» **Study questions**:
A. Transcribe the notes on bladder medications word for word, from "Bladder has more" to "crosses blood-brain barrier.".
B. In the notes on bladder medications, how often is the oxybutynin patch changed?

[[ Exercise passage open ]]

Bladder has more M2 receptors than M3, but M3 seems most important for detrusor contraction.

Predominantly B3 receptors of the 3 beta subtypes.

 

Oxybutynin

  • Dose 2.5 – 5 mg up to TDS
  • Blocks M1, M2 and M3 muscarinic cholinergic receptors, preventing parasympathetic stimulation and smooth muscle (detrusor) contraction.
    • Tertiary amine which crosses blood-brain barrier.
  • Contra-indications – acute open angle glaucoma, urinary retention, myasthenia gravis, impaired gastric emptying
  • Cautions – elderly, cognitively impaired, multiple anticholinergic medications
  • Side effects – dry mouth 80 %, constipation, dry eyes, blurred vision, urinary retention, confusion and cognitive changes, dizziness
  • < 30 % compliance
    • Efficacy – improvement in UUI episodes, NNT 9 for cure

 

Oxytrol (oxybutynin patch)

  • Dose 3.9 mg / 24 hrs, changed twice a week
  • Avoids first pass metabolism and reduces primary metabolite N-desethyloxybutynin which is implicated in dry mouth
  • 10 % withdrawal due to skin effects – itch and erythema – occurs in > 20 %

 

Solifenacin

  • Dose 5 – 10 mg daily
  • Tertiary amine anti-cholinergic which is more selective for M3 receptors
  • Metabolised by liver/CYP450
  • Multiple RCTs comparing to tolterodine and placebo – reduces frequency, UUI
  • Less adverse effects than oxybutynin but dry mouth and constipation still happen.
  • Beneficial effects recorded at one week and got better over the first month.

 

Tolterodine

  • IR dose 1 – 2 mg BD, or ER 2 – 4 mg OD (“Detrusitol”)
  • No selectivity for receptors, but low lipophilicity and its metabolites imply limited penetration to CNS

 

Darifenacin

  • Daily dose 7.5 – 15 mg (“Enablex”)

[[ Exercise passage closed ]]
[[ Records shown open ]]

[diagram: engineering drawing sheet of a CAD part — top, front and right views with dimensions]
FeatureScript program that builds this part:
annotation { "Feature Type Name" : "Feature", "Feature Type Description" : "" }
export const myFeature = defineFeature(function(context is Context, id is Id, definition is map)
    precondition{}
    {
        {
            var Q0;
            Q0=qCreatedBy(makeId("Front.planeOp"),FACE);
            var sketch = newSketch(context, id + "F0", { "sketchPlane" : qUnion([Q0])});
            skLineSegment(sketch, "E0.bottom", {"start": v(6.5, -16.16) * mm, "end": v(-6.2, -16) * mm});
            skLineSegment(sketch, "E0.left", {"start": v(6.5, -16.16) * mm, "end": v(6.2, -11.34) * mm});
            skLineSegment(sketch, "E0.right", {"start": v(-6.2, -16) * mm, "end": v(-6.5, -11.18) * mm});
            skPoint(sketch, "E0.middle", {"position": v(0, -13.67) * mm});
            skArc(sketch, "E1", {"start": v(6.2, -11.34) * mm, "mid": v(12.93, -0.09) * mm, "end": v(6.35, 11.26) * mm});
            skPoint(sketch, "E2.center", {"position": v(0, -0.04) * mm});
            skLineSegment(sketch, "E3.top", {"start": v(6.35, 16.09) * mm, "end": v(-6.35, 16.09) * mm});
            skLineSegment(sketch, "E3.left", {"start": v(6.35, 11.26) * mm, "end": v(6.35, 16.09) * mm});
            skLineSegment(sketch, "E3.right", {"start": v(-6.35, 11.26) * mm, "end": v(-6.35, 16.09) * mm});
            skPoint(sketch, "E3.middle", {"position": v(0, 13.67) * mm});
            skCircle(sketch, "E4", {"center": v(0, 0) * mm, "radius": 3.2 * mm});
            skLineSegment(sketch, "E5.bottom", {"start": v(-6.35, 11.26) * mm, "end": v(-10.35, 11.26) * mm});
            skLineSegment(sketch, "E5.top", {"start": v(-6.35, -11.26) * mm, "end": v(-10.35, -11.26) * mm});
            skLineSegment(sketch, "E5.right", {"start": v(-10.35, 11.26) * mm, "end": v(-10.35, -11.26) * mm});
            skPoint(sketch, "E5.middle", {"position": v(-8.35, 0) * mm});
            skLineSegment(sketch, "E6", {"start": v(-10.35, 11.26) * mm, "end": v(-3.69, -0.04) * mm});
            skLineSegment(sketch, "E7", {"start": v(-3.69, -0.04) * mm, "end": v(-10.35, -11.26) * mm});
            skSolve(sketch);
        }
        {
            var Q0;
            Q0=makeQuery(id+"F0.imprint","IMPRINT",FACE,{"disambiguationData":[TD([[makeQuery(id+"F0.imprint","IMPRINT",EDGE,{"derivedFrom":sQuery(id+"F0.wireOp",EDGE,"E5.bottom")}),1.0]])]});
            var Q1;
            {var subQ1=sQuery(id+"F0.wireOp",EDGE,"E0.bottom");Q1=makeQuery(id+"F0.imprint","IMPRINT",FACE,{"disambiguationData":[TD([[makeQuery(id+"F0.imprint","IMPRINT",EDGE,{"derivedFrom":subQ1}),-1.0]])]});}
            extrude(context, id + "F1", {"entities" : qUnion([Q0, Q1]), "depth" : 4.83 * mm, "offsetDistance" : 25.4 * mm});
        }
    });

[[ Records shown closed ]]

» **Problem solutions**:
A.
Bladder has more M2 receptors than M3, but M3 seems most important for detrusor contraction.

Predominantly B3 receptors of the 3 beta subtypes.

 

Oxybutynin

  • Dose 2.5 – 5 mg up to TDS
  • Blocks M1, M2 and M3 muscarinic cholinergic receptors, preventing parasympathetic stimulation and smooth muscle (detrusor) contraction.
    • Tertiary amine which crosses blood-brain barrier.

B. Twice a week.